> [TASK STATEMENT]:
Please work out how many lines below contain the word "Total", and reply with only that number.

> [RECORDS SUPPLIED]:
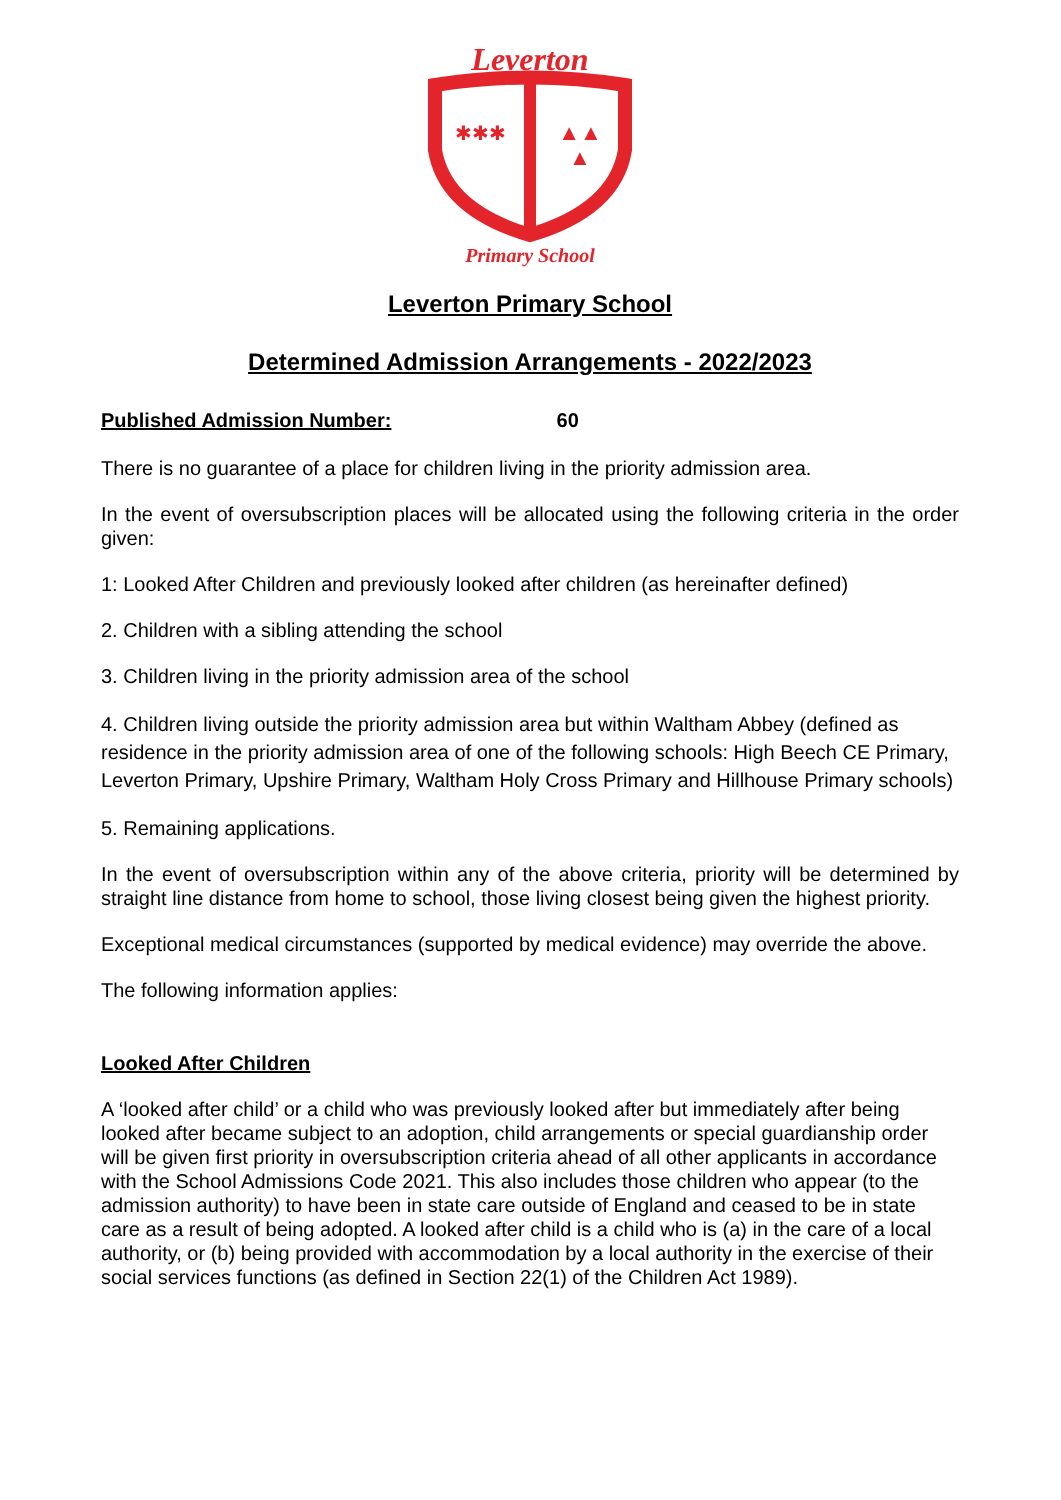Leverton
✱✱✱
▲▲
▲
Primary School
Leverton Primary School
Determined Admission Arrangements - 2022/2023
Published Admission Number: 60
There is no guarantee of a place for children living in the priority admission area.
In the event of oversubscription places will be allocated using the following criteria in the order given:
1: Looked After Children and previously looked after children (as hereinafter defined)
2. Children with a sibling attending the school
3. Children living in the priority admission area of the school
4. Children living outside the priority admission area but within Waltham Abbey (defined as residence in the priority admission area of one of the following schools: High Beech CE Primary, Leverton Primary, Upshire Primary, Waltham Holy Cross Primary and Hillhouse Primary schools)
5. Remaining applications.
In the event of oversubscription within any of the above criteria, priority will be determined by straight line distance from home to school, those living closest being given the highest priority.
Exceptional medical circumstances (supported by medical evidence) may override the above.
The following information applies:
Looked After Children
A ‘looked after child’ or a child who was previously looked after but immediately after being looked after became subject to an adoption, child arrangements or special guardianship order will be given first priority in oversubscription criteria ahead of all other applicants in accordance with the School Admissions Code 2021. This also includes those children who appear (to the admission authority) to have been in state care outside of England and ceased to be in state care as a result of being adopted. A looked after child is a child who is (a) in the care of a local authority, or (b) being provided with accommodation by a local authority in the exercise of their social services functions (as defined in Section 22(1) of the Children Act 1989).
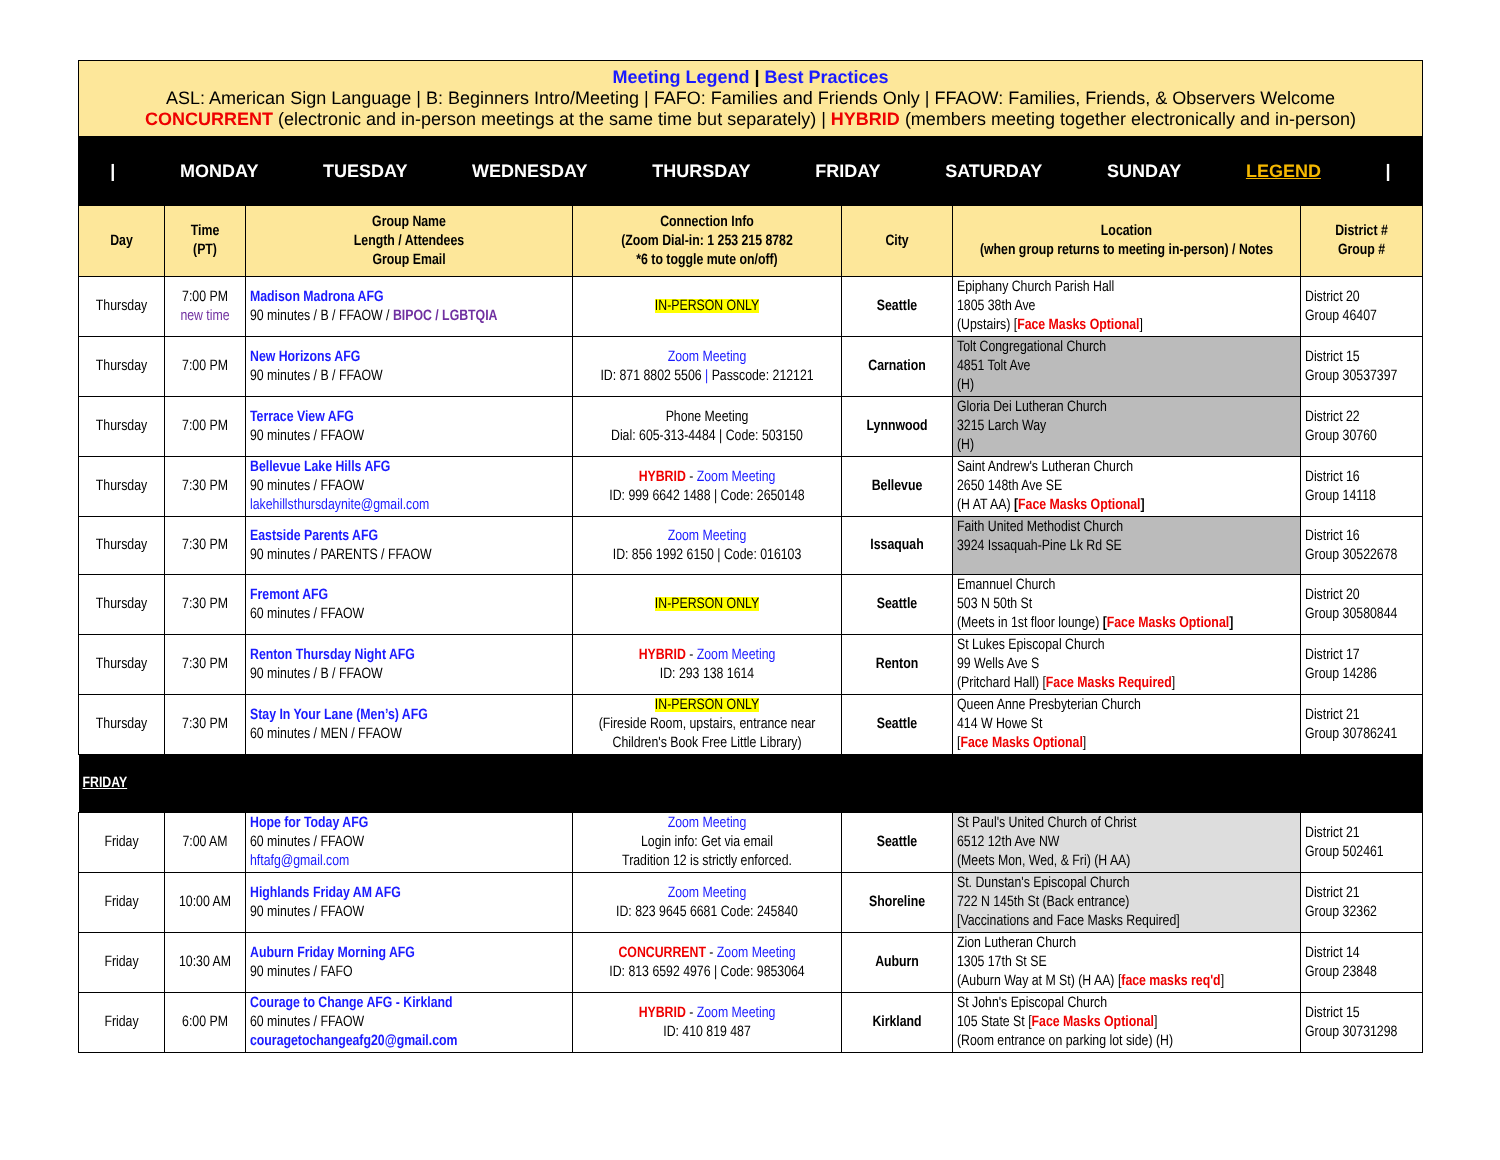Meeting Legend | Best Practices
ASL: American Sign Language | B: Beginners Intro/Meeting | FAFO: Families and Friends Only | FFAOW: Families, Friends, & Observers Welcome
CONCURRENT (electronic and in-person meetings at the same time but separately) | HYBRID (members meeting together electronically and in-person)
| MONDAY TUESDAY WEDNESDAY THURSDAY FRIDAY SATURDAY SUNDAY LEGEND |
| Day | Time (PT) | Group Name Length / Attendees Group Email | Connection Info (Zoom Dial-in: 1 253 215 8782 *6 to toggle mute on/off) | City | Location (when group returns to meeting in-person) / Notes | District # Group # |
| --- | --- | --- | --- | --- | --- | --- |
| Thursday | 7:00 PM new time | Madison Madrona AFG 90 minutes / B / FFAOW / BIPOC / LGBTQIA | IN-PERSON ONLY | Seattle | Epiphany Church Parish Hall 1805 38th Ave (Upstairs) [ Face Masks Optional ] | District 20 Group 46407 |
| Thursday | 7:00 PM | New Horizons AFG 90 minutes / B / FFAOW | Zoom Meeting ID: 871 8802 5506 / Passcode: 212121 | Carnation | Tolt Congregational Church 4851 Tolt Ave (H) | District 15 Group 30537397 |
| Thursday | 7:00 PM | Terrace View AFG 90 minutes / FFAOW | Phone Meeting Dial: 605-313-4484 / Code: 503150 | Lynnwood | Gloria Dei Lutheran Church 3215 Larch Way (H) | District 22 Group 30760 |
| Thursday | 7:30 PM | Bellevue Lake Hills AFG 90 minutes / FFAOW lakehillsthursdaynite@gmail.com | HYBRID - Zoom Meeting ID: 999 6642 1488 / Code: 2650148 | Bellevue | Saint Andrew's Lutheran Church 2650 148th Ave SE (H AT AA) [ Face Masks Optional ] | District 16 Group 14118 |
| Thursday | 7:30 PM | Eastside Parents AFG 90 minutes / PARENTS / FFAOW | Zoom Meeting ID: 856 1992 6150 / Code: 016103 | Issaquah | Faith United Methodist Church 3924 Issaquah-Pine Lk Rd SE | District 16 Group 30522678 |
| Thursday | 7:30 PM | Fremont AFG 60 minutes / FFAOW | IN-PERSON ONLY | Seattle | Emannuel Church 503 N 50th St (Meets in 1st floor lounge) [ Face Masks Optional ] | District 20 Group 30580844 |
| Thursday | 7:30 PM | Renton Thursday Night AFG 90 minutes / B / FFAOW | HYBRID - Zoom Meeting ID: 293 138 1614 | Renton | St Lukes Episcopal Church 99 Wells Ave S (Pritchard Hall) [ Face Masks Required ] | District 17 Group 14286 |
| Thursday | 7:30 PM | Stay In Your Lane (Men’s) AFG 60 minutes / MEN / FFAOW | IN-PERSON ONLY (Fireside Room, upstairs, entrance near Children's Book Free Little Library) | Seattle | Queen Anne Presbyterian Church 414 W Howe St [ Face Masks Optional ] | District 21 Group 30786241 |
| FRIDAY | | | | | | |
| Friday | 7:00 AM | Hope for Today AFG 60 minutes / FFAOW hftafg@gmail.com | Zoom Meeting Login info: Get via email Tradition 12 is strictly enforced. | Seattle | St Paul's United Church of Christ 6512 12th Ave NW (Meets Mon, Wed, & Fri) (H AA) | District 21 Group 502461 |
| Friday | 10:00 AM | Highlands Friday AM AFG 90 minutes / FFAOW | Zoom Meeting ID: 823 9645 6681 Code: 245840 | Shoreline | St. Dunstan's Episcopal Church 722 N 145th St (Back entrance) [Vaccinations and Face Masks Required] | District 21 Group 32362 |
| Friday | 10:30 AM | Auburn Friday Morning AFG 90 minutes / FAFO | CONCURRENT - Zoom Meeting ID: 813 6592 4976 / Code: 9853064 | Auburn | Zion Lutheran Church 1305 17th St SE (Auburn Way at M St) (H AA) [ face masks req'd ] | District 14 Group 23848 |
| Friday | 6:00 PM | Courage to Change AFG - Kirkland 60 minutes / FFAOW couragetochangeafg20@gmail.com | HYBRID - Zoom Meeting ID: 410 819 487 | Kirkland | St John's Episcopal Church 105 State St [ Face Masks Optional ] (Room entrance on parking lot side) (H) | District 15 Group 30731298 |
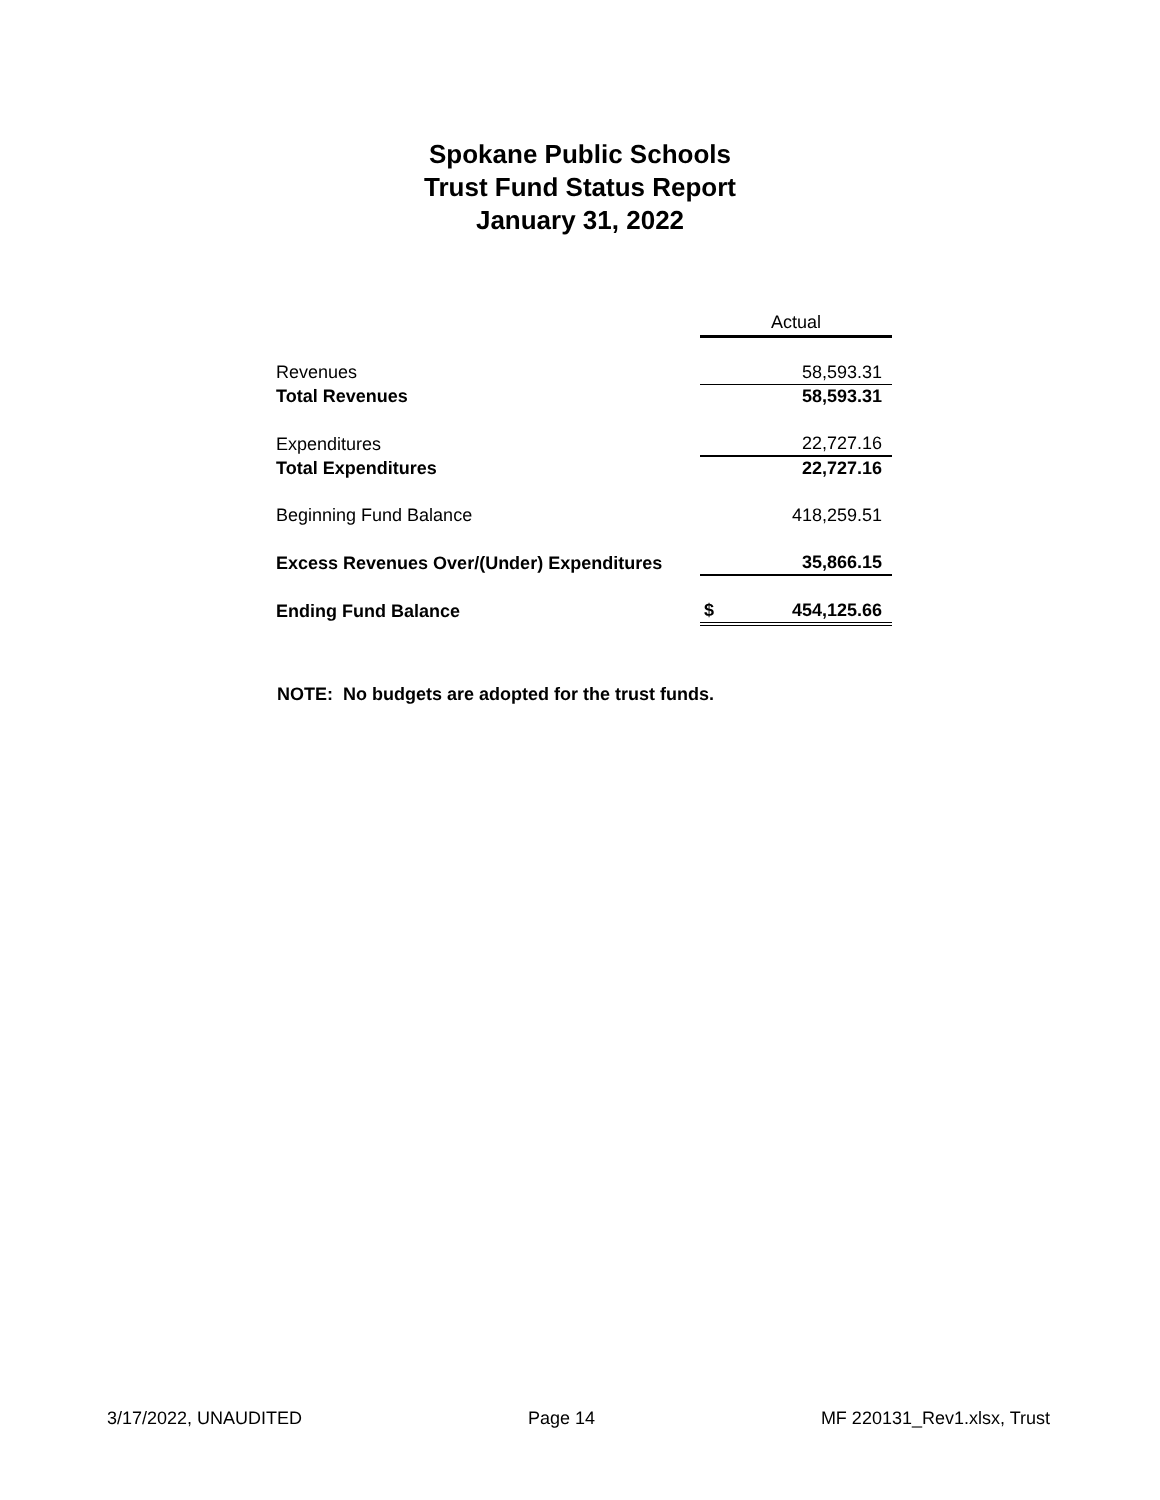Spokane Public Schools
Trust Fund Status Report
January 31, 2022
| | Actual | |
| Revenues | | 58,593.31 |
| Total Revenues | | 58,593.31 |
| Expenditures | | 22,727.16 |
| Total Expenditures | | 22,727.16 |
| Beginning Fund Balance | | 418,259.51 |
| Excess Revenues Over/(Under) Expenditures | | 35,866.15 |
| Ending Fund Balance | $ | 454,125.66 |
NOTE: No budgets are adopted for the trust funds.
3/17/2022, UNAUDITED Page 14 MF 220131_Rev1.xlsx, Trust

> [RESULT OF THE TASK]:
2